Atmospherically shot on 16mm film, Transnistra is an intimate and vital account of love and friendship in a complex, contradictory world. Over a period of four seasons, charismatic 16-year-old Tanya and her group of guy friends navigate their coming of age in Transnistria, a breakaway state created in the wake of Soviet collapse, on the edge of Moldova near the Ukraine border. In their town of Kamenka, days of swimming and climbing construction sites are interspersed with their exploration of blossoming young love and the search for identity, against a cultural backdrop of Russian pop music and the teachings of Fidel Castro.
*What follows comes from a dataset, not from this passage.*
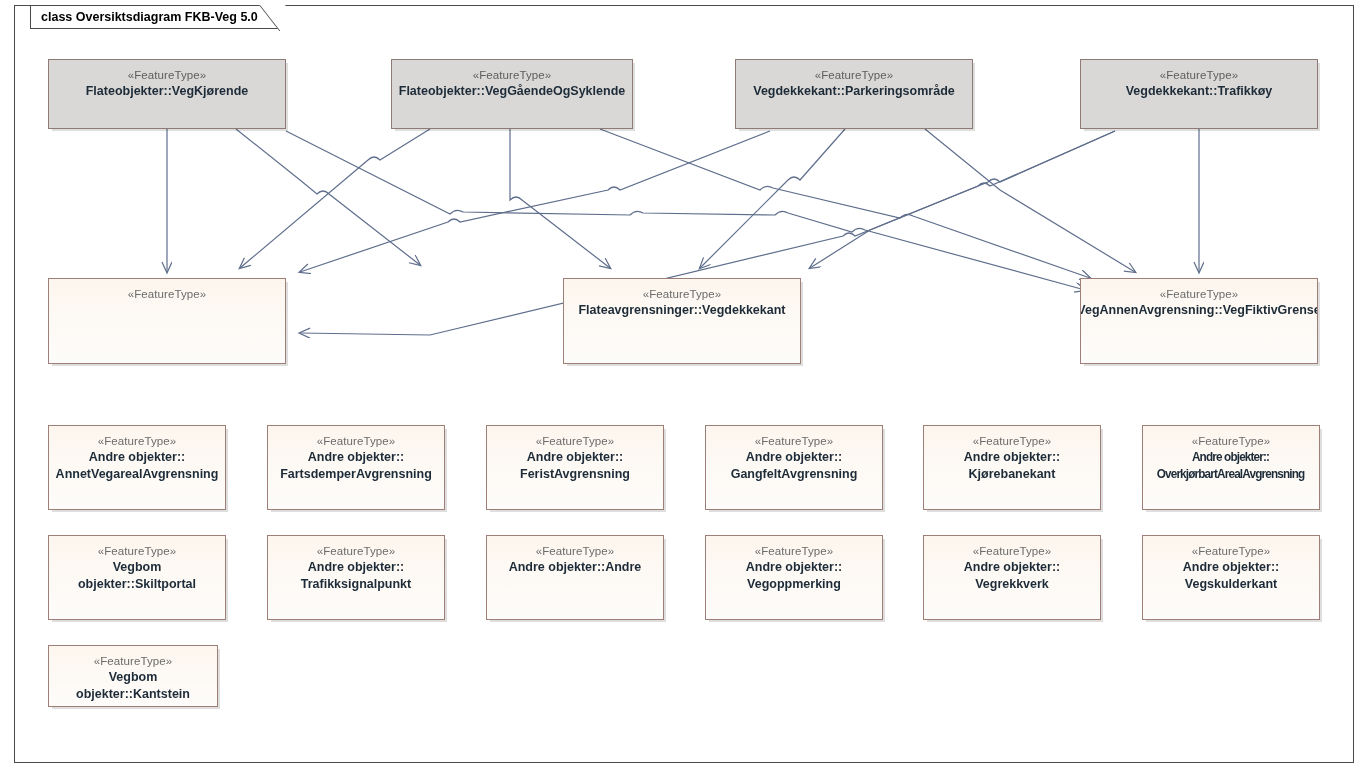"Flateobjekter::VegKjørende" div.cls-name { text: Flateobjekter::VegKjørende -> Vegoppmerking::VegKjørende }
As they approach adulthood, they must also learn to forge out a future, and to define themselves within a society that offers little opportunities.
Award-winning director Anna Eborn (Pine Ridge) intimately follows this group of young people as they move from a sweltering, carefree summer through an unforgiving winter in the self-proclaimed state of Transnistria, where the national flag still holds the hammer and sickle. (Sweden, 2019)
“A light documentary that follows a charismatic 16-year-old and her posse of male peers living in the breakaway republic of Transnistria”—Variety
“Intimately shot on 16mm film, Eborn explores the dynamics of the group, commenting discreetly on youth, love and life in a place such as this”—Cine-Vue
ABOUT THE DIRECTOR
Anna Eborn was born in 1983 in Sweden. Her debut feature length and self edited documentary, Pine Ridge, was selected in the Official Selection at the Venice International Film Festival 2013 and won best Nordic documentary at the International Film festival in Gothenburg in 2014. Further films include Epifania, a hybrid/fiction which premiered at the Busan International Film Festival in 2016, and the feature-length documentary Lida, which premiered in competition at CPH:DOX 2017 and in the international competition at Visions du Reel 2017.